• [Task instructions] The response must contain every line below in which "Projection" appears.

╭──

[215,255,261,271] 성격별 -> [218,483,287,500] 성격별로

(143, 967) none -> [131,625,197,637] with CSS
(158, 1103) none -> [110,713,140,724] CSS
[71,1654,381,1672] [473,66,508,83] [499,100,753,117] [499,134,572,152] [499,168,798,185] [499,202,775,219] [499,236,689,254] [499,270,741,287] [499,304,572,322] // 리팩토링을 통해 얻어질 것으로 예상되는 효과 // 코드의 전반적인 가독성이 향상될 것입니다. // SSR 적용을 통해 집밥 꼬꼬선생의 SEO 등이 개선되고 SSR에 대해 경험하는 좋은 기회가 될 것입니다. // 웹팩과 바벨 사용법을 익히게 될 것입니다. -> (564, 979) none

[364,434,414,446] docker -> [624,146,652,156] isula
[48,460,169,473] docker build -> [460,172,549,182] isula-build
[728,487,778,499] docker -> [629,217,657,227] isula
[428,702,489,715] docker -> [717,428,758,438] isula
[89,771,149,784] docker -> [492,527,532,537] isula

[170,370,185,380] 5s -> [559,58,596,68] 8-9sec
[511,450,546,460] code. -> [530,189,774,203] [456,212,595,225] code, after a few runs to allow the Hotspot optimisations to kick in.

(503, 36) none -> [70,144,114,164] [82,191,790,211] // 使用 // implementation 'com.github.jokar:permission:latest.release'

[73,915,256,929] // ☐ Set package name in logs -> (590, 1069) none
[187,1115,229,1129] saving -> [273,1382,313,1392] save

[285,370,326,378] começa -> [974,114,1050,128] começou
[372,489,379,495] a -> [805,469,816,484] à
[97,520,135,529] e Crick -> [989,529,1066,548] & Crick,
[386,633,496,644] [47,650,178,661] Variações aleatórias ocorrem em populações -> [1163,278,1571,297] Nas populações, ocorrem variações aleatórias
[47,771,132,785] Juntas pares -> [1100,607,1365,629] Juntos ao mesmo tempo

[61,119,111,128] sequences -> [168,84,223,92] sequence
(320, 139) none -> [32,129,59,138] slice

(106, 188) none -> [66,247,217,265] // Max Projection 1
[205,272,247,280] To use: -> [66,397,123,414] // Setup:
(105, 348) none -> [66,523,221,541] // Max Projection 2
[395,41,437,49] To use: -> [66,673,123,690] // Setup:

╰──

• [Solved exercise]
(106, 188) none -> [66,247,217,265] // Max Projection 1
(105, 348) none -> [66,523,221,541] // Max Projection 2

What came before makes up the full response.